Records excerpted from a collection
BEGIN

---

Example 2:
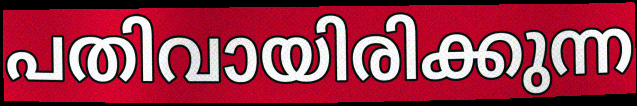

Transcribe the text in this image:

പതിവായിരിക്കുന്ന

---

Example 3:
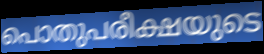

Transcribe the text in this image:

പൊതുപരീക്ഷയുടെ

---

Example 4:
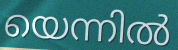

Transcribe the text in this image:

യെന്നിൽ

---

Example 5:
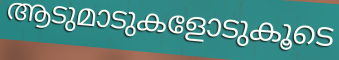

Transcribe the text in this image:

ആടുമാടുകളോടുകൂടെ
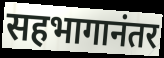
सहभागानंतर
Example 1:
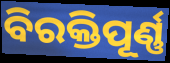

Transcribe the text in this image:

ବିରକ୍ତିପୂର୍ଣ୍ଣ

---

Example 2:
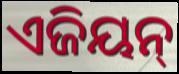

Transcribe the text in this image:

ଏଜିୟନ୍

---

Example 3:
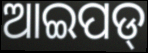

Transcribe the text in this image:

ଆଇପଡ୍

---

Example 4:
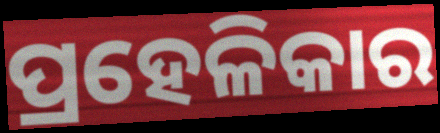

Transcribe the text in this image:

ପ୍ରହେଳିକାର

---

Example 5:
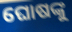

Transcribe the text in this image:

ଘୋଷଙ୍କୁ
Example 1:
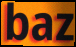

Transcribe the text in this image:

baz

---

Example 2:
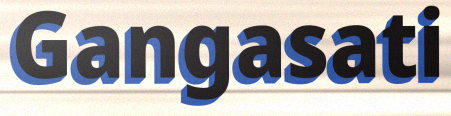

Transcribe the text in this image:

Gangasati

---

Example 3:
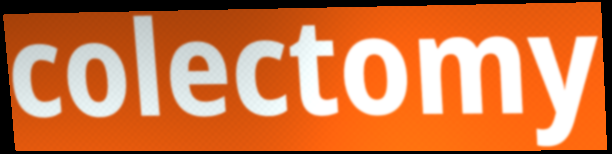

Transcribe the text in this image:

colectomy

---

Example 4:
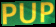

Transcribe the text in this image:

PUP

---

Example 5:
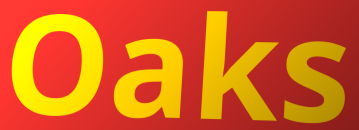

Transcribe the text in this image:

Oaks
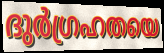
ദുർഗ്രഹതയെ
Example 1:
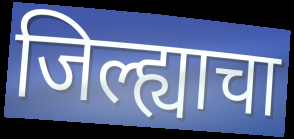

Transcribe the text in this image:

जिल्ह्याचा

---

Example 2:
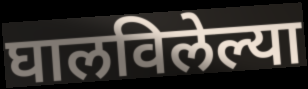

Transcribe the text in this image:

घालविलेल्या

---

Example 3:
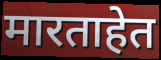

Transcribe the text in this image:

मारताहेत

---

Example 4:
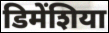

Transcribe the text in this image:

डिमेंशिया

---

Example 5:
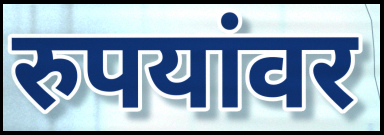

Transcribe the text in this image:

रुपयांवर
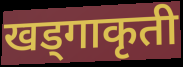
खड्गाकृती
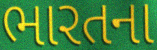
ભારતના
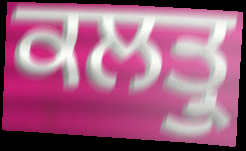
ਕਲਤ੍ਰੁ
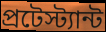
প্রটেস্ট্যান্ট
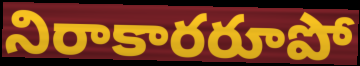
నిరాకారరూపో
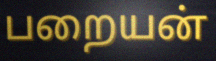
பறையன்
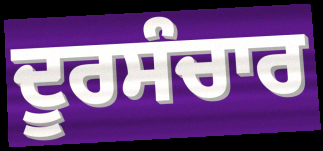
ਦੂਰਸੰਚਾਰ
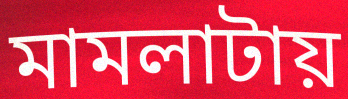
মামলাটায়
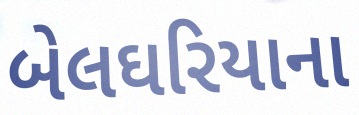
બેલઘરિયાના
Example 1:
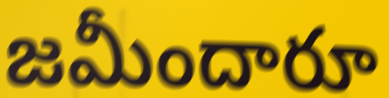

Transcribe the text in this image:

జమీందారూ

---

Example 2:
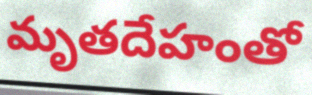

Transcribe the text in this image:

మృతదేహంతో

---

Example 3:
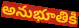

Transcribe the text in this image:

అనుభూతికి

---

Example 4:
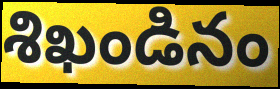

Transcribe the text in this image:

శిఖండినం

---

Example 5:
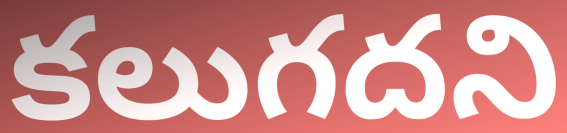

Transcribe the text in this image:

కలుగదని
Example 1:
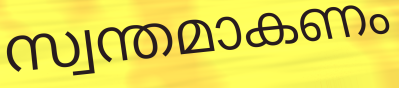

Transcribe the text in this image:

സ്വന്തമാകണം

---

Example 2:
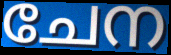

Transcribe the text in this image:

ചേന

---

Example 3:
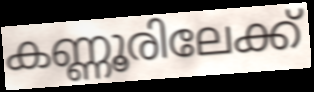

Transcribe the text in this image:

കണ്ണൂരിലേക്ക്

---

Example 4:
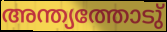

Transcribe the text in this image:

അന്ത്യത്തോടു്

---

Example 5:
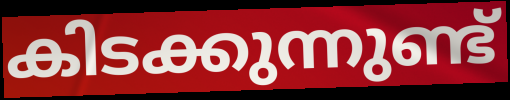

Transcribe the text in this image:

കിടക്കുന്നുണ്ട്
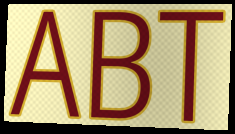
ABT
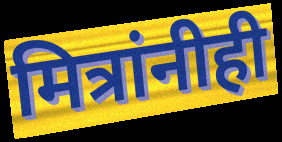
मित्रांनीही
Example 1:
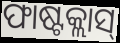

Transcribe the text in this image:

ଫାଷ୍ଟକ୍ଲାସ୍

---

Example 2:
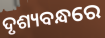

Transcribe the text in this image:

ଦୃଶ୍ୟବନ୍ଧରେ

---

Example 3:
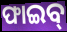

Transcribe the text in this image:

END

Drop every picture and repeat the rest of the entries exactly.

= Written answer =
---

Example 2:

Transcribe the text in this image:

പതിവായിരിക്കുന്ന

---

Example 3:

Transcribe the text in this image:

പൊതുപരീക്ഷയുടെ

---

Example 4:

Transcribe the text in this image:

യെന്നിൽ

---

Example 5:

Transcribe the text in this image:

ആടുമാടുകളോടുകൂടെ
सहभागानंतर
Example 1:

Transcribe the text in this image:

ବିରକ୍ତିପୂର୍ଣ୍ଣ

---

Example 2:

Transcribe the text in this image:

ଏଜିୟନ୍

---

Example 3:

Transcribe the text in this image:

ଆଇପଡ୍

---

Example 4:

Transcribe the text in this image:

ପ୍ରହେଳିକାର

---

Example 5:

Transcribe the text in this image:

ଘୋଷଙ୍କୁ
Example 1:

Transcribe the text in this image:

baz

---

Example 2:

Transcribe the text in this image:

Gangasati

---

Example 3:

Transcribe the text in this image:

colectomy

---

Example 4:

Transcribe the text in this image:

PUP

---

Example 5:

Transcribe the text in this image:

Oaks
ദുർഗ്രഹതയെ
Example 1:

Transcribe the text in this image:

जिल्ह्याचा

---

Example 2:

Transcribe the text in this image:

घालविलेल्या

---

Example 3:

Transcribe the text in this image:

मारताहेत

---

Example 4:

Transcribe the text in this image:

डिमेंशिया

---

Example 5:

Transcribe the text in this image:

रुपयांवर
खड्गाकृती
ભારતના
ਕਲਤ੍ਰੁ
প্রটেস্ট্যান্ট
నిరాకారరూపో
பறையன்
ਦੂਰਸੰਚਾਰ
মামলাটায়
બેલઘરિયાના
Example 1:

Transcribe the text in this image:

జమీందారూ

---

Example 2:

Transcribe the text in this image:

మృతదేహంతో

---

Example 3:

Transcribe the text in this image:

అనుభూతికి

---

Example 4:

Transcribe the text in this image:

శిఖండినం

---

Example 5:

Transcribe the text in this image:

కలుగదని
Example 1:

Transcribe the text in this image:

സ്വന്തമാകണം

---

Example 2:

Transcribe the text in this image:

ചേന

---

Example 3:

Transcribe the text in this image:

കണ്ണൂരിലേക്ക്

---

Example 4:

Transcribe the text in this image:

അന്ത്യത്തോടു്

---

Example 5:

Transcribe the text in this image:

കിടക്കുന്നുണ്ട്
ABT
मित्रांनीही
Example 1:

Transcribe the text in this image:

ଫାଷ୍ଟକ୍ଲାସ୍

---

Example 2:

Transcribe the text in this image:

ଦୃଶ୍ୟବନ୍ଧରେ

---

Example 3:

Transcribe the text in this image:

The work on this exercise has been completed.